Stan’s scan reveals why people can recover from trauma only when the brain structures that were knocked out during the original experience—which is why the event registered in the brain as trauma in the first place—are fully online. Visiting the past in therapy should be done while people are, biologically speaking, firmly rooted in the present and feeling as calm, safe, and grounded as possible. ... Being anchored in the present while revisiting the trauma opens the possibility of deeply knowing that the terrible events belong to the past. For that to happen, the brain’s watchtower, cook, and timekeeper need to be online. Therapy won’t work as long as people keep being pulled back into the past.

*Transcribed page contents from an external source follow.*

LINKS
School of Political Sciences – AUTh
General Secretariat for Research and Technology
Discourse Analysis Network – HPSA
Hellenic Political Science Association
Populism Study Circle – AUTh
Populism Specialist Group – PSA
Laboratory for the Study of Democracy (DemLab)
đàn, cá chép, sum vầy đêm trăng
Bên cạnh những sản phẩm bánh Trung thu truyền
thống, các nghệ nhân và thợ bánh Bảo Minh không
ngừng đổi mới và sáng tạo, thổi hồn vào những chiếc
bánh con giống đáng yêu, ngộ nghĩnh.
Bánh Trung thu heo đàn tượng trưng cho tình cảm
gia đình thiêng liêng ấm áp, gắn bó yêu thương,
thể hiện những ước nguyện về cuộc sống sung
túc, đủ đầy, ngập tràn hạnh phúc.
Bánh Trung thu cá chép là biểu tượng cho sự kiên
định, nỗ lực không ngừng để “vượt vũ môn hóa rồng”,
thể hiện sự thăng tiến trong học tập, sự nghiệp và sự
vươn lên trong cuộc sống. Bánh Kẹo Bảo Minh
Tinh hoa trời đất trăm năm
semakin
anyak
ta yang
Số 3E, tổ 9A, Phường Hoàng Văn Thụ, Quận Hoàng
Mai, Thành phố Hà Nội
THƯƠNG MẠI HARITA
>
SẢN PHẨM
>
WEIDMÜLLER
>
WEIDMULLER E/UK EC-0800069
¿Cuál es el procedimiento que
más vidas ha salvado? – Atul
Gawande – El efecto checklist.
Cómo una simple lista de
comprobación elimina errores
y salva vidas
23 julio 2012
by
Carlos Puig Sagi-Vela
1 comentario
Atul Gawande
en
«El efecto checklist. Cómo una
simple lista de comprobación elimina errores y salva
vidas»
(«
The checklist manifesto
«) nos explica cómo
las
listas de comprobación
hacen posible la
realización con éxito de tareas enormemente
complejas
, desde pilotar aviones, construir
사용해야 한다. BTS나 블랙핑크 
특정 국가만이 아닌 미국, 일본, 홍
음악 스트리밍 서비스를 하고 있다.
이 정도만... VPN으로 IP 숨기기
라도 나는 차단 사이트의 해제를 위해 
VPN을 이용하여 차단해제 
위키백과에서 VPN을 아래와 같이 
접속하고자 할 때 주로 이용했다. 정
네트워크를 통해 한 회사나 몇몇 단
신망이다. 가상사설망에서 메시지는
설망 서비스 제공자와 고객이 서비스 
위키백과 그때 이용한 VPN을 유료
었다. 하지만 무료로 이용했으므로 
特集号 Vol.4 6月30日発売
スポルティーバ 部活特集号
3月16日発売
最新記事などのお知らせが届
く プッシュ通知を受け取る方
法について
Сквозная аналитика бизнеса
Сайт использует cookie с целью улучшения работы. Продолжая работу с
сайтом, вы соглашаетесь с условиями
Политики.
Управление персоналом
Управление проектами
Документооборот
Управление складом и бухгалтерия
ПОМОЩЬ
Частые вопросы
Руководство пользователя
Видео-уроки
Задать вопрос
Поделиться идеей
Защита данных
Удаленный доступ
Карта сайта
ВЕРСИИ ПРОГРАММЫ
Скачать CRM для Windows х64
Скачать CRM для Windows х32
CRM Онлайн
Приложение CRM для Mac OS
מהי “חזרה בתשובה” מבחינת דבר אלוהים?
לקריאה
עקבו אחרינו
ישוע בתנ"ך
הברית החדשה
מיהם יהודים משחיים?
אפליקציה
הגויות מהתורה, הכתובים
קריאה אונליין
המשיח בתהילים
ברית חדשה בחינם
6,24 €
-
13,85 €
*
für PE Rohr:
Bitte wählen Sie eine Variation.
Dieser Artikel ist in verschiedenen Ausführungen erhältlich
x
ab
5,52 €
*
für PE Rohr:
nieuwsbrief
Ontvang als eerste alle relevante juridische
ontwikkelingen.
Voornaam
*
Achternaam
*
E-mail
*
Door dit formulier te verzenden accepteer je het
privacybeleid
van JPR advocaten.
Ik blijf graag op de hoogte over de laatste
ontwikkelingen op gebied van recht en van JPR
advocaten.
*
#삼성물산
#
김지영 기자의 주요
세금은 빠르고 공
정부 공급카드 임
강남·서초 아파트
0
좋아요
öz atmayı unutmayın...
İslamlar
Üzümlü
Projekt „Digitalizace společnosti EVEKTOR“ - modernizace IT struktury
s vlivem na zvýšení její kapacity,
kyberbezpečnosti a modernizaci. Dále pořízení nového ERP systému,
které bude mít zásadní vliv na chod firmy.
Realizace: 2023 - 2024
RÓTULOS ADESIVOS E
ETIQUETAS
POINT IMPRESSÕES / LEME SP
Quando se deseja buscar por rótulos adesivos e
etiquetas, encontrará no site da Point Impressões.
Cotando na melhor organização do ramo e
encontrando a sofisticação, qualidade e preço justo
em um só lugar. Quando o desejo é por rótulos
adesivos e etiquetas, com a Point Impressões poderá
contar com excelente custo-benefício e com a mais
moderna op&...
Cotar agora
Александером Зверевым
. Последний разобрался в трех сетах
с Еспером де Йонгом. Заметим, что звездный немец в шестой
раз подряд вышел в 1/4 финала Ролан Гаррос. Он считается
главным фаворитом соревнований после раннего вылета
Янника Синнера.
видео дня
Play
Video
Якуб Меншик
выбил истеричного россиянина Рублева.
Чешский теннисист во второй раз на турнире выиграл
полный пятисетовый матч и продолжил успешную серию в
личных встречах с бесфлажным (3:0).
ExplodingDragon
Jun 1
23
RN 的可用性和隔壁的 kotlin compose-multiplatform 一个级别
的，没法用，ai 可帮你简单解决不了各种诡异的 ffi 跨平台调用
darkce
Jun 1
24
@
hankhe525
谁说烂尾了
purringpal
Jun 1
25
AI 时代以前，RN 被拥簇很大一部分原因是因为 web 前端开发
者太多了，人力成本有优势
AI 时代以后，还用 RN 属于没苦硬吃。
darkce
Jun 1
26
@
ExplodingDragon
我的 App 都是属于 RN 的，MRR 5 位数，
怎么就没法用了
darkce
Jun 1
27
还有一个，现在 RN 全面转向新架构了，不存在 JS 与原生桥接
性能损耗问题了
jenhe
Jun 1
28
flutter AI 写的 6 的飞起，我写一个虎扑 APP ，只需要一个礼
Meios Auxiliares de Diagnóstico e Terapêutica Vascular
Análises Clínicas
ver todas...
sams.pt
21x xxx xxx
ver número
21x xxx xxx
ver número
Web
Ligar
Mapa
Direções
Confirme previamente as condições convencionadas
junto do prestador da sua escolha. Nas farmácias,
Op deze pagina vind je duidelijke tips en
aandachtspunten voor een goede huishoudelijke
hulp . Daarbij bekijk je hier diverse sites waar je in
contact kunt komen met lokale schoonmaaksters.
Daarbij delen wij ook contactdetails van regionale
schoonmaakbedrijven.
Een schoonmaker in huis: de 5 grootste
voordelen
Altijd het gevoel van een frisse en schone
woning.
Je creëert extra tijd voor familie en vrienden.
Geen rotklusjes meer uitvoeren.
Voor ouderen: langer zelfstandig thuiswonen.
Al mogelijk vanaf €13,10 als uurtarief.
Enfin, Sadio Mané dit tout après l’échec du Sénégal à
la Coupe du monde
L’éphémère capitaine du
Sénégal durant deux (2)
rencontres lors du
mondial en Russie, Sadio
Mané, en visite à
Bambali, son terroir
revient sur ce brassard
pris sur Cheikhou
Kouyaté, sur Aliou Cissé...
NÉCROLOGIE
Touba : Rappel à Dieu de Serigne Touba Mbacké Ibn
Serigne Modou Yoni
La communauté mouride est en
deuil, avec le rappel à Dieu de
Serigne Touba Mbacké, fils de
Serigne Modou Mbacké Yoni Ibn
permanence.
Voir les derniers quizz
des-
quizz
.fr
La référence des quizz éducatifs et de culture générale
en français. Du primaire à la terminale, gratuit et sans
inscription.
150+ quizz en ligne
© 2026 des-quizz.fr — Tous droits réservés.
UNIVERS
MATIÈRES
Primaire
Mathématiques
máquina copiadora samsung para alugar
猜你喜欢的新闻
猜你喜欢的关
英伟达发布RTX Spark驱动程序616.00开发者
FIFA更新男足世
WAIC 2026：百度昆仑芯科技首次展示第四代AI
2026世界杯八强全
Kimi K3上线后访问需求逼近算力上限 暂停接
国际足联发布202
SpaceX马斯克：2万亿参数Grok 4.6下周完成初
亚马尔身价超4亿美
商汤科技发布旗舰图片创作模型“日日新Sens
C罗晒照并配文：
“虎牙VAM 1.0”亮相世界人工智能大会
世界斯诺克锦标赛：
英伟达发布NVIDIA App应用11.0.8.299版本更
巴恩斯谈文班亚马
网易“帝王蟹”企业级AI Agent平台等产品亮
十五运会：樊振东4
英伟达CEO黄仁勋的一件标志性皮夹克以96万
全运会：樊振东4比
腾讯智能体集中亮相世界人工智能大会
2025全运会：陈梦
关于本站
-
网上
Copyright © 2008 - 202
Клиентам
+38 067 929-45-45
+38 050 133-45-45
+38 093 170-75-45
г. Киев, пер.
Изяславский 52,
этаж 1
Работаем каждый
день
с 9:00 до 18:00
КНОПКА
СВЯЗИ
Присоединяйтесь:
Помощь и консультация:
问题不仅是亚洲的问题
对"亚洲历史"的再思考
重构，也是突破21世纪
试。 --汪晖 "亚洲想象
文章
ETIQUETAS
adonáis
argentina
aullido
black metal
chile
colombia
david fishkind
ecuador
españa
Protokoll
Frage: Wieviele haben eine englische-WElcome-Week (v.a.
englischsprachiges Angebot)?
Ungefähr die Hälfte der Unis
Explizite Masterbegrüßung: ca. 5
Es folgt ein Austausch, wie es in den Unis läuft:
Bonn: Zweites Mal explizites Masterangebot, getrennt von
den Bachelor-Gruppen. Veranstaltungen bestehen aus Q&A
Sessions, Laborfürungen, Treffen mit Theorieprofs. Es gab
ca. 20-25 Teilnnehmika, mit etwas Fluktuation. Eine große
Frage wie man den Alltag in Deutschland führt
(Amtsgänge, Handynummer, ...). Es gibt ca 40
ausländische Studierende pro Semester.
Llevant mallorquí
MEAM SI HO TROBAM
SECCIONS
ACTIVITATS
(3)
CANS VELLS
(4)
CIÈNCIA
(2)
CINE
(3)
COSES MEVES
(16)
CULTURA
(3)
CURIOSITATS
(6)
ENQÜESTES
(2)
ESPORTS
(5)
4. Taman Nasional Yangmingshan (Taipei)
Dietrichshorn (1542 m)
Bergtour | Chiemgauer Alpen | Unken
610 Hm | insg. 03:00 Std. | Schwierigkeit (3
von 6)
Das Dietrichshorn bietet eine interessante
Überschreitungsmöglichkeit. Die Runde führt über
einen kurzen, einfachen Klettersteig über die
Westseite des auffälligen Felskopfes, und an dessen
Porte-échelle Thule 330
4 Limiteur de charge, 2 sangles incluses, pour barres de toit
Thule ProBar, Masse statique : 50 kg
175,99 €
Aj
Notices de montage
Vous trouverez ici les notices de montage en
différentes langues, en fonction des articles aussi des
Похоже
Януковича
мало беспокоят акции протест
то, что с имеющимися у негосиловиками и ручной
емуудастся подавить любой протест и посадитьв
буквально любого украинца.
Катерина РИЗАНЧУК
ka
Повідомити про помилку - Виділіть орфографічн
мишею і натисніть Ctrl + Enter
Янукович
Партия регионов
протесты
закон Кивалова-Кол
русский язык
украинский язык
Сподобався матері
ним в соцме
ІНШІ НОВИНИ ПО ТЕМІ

-- The Body Keeps the Score - Bessel van der Kolk
So when memories don't get processed and stored properly with all the ingredients of 4D (time, thought, body sensation, emotion), because of a failure of watchtower, cook and timekeeper all being functionally online. These incomplete memories end up getting clumped together and stored in areas of the body. (ie. pain in the neck, lower back pain, heavy shoulder burdens, tension in thighs, etc.) But these incomplete memories also want an end of story, seeking to be completed and integrated into long term memory. So they lie relatively dormant, sorta 'waiting in line', waiting for an opportunity to latch onto any new stimulus which has similar emotional frequency and suffering pain. And then when that opportunity comes, they flood the nervous system, piggy-backing on top of the recent trigger, often creating an over-reaction and emotional flashbacks.
This experience is confusing to the watchtower and with repeated re-traumatizing experiences of this, ANPs are developed and refined to counter, control, and limit these outbursts and perceived attacks by EPs, which are clustered around baskets of emotional suffering of similar frequency or associations.